Given the frequent releases, it’s likely that only a subset of architectures would be officially supported. This is not a real problem because the users who want bleeding edge software tends to be desktop users on mainly i386/amd64 (and maybe armel for tablets and similar mobile products). This choice — if made — opens up the door to even more possibilities: if rolling is configured exactly like testing but with only a subset of the architectures, it’s likely that some packages migrate to rolling before testing when non-mainstream architectures are lagging in terms of auto-building (or have toolchain problems).

While being ahead of testing can be positive for the users, it’s also problematic on several levels. First, managing rolling becomes much more complicated because the transition management work done by the release team can’t be reused as-is. Then it introduces competition between both distributions which can make it more difficult to get a stable release out, for example if maintainers stop caring of the migration to testing once the migration to rolling has been completed.

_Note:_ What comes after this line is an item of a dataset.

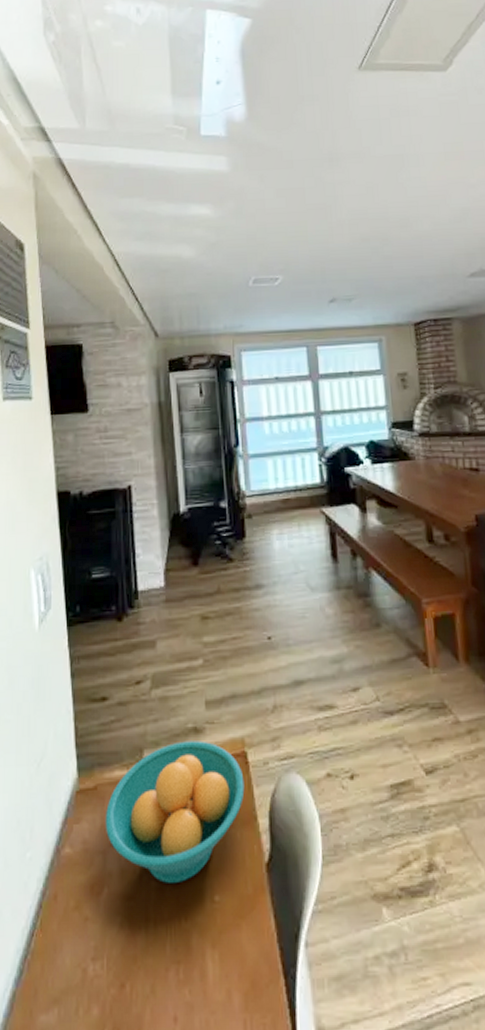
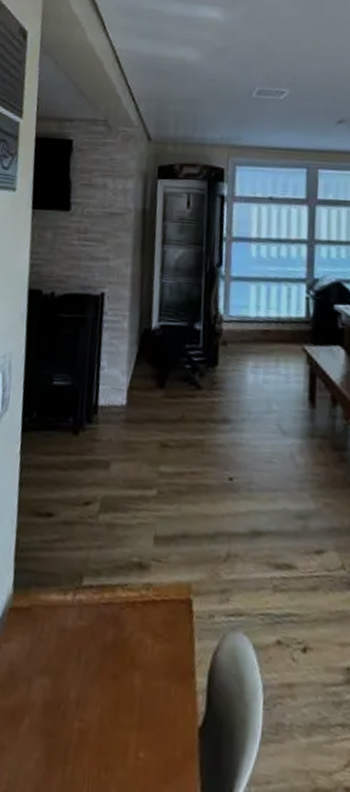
fruit bowl: present [105,740,245,883] -> none [34,575,186,730]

The rolling distribution is certainly a good idea but the rules governing it must be designed to avoid any conflict with the process of releasing a stable distribution. Lastly, the mere existence of rolling would finally fix the marketing problem plaguing testing: the name “rolling” does not suggest that the software is not yet ready for prime time.

Conclusion

Whether CUT will be implemented remains to be seen, but it’s off for a good start: ftpmaster Joerg Jaspert said that the new archive server can cope with a new distribution, and there’s now a proposal shaping up. The project might start quickly: there is already an implementation plan for the snapshot side of the project. The rolling distribution can always be introduced later, once it is ready. Both approaches can complement each other and provide something useful to different kind of users.

The global proposal is certainly appealing: it would address the concerns of obsolescence of Debian’s stable release by making intermediary releases. Anyone needing something more recent for hardware support can start by installing a cut and follow the subsequent releases until the next stable version. And users who always want the latest version of every software could use rolling after having installed a cut.

From a user point of view, there are similarities with the mix of usual and long term releases of Ubuntu. But from the development side, the process followed would be quite different, and the constraints imposed by having a constantly usable distribution are stronger: any wide-scale change must be designed in a way that it can happen progressively in a transparent manner for the user.